Nachdem leider die alten Leader aus verschiedenen Gründen komplett mit RIFT aufgehört haben, gab es eine Neubesetzung in der Gildenführung bei RIFT.

die aktuellen Ansprechpartner IG und im Gildenforum bei RIFT sind:
Ydril
Heiler
Leenerlay
Nachdem einige alte Member ebenfalls gegangen sind und dafür schon mancher neu zu uns gestossen ist, sind wir in den Raids wieder voll dabei aber leider noch nicht überall mit clear-Status.

Aktuell finden diese Raids statt:
Grünschuppe (stehen vor Grünschuppe selber)
Güldene Prophezeihung (clear)
Überflutete Hallen (3/4)
sowie die täglichen Raidrisse. 
Natürlich sind wir noch immer eine Fun-Gilde und gehen nicht nur Raiden.
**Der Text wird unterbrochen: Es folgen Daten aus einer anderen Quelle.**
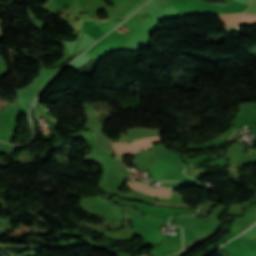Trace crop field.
<instances>
[{
  "instance_id": "crop-field-3",
  "label": "crop field",
  "mask_w": 256,
  "mask_h": 256,
  "mask_svg": "<svg viewBox=\"0 0 256 256\" xmlns=\"http://www.w3.org/2000/svg\"><path fill=\"white\" fill-rule=\"evenodd\" d=\"M96 136H97V144L99 147L108 150L109 152H114L115 150L111 146L109 139H107L104 135V131H95Z\"/></svg>"
},
{
  "instance_id": "crop-field-4",
  "label": "crop field",
  "mask_w": 256,
  "mask_h": 256,
  "mask_svg": "<svg viewBox=\"0 0 256 256\" xmlns=\"http://www.w3.org/2000/svg\"><path fill=\"white\" fill-rule=\"evenodd\" d=\"M235 132H236V130L227 138V140L230 139L231 136H232Z\"/></svg>"
},
{
  "instance_id": "crop-field-2",
  "label": "crop field",
  "mask_w": 256,
  "mask_h": 256,
  "mask_svg": "<svg viewBox=\"0 0 256 256\" xmlns=\"http://www.w3.org/2000/svg\"><path fill=\"white\" fill-rule=\"evenodd\" d=\"M126 185L138 191L156 196L158 198H163V199H167L169 195L172 193V192H168L169 190H166L160 187L159 188L148 187L149 184H146V183L127 182ZM157 203H170V202H157ZM172 204L185 205L184 203H172ZM157 205H171V204H157ZM179 205H172V206H179ZM179 207H188V206H179Z\"/></svg>"
},
{
  "instance_id": "crop-field-1",
  "label": "crop field",
  "mask_w": 256,
  "mask_h": 256,
  "mask_svg": "<svg viewBox=\"0 0 256 256\" xmlns=\"http://www.w3.org/2000/svg\"><path fill=\"white\" fill-rule=\"evenodd\" d=\"M160 141V137H149L135 142L127 143H114L113 147L119 155H127L138 150L152 147V142Z\"/></svg>"
}]
</instances>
Ob PVP, Instanzen oder Quests - irgend was kann man bei uns immer zusammen machen.

Wir nehmen weiterhin gerne neue Member auf, es sind alle Klassen / Level gerne willkommen. 
Interessenten bewerben sich bitte vorab schriftlich im Gildenforum unter:
http://www.gilde-got....ft-Bewerbungen


Gruß, Leenerlay


----------



## wled (18. September 2011)

Wir nehmen immer noch Mitglieder auf

zu unserem Forum

Zur Homepage


----------



## Ledras (16. Oktober 2011)

wir nehmen weiterhin gerne neue Member auf.

Homepage

Forum


----------



## Ydril (28. Oktober 2011)

Hallo!


Wir Gothic´s suchen noch Mitstreiter und hoffen, einige von euch in unsere Gemeinschaft aufnehmen zu können!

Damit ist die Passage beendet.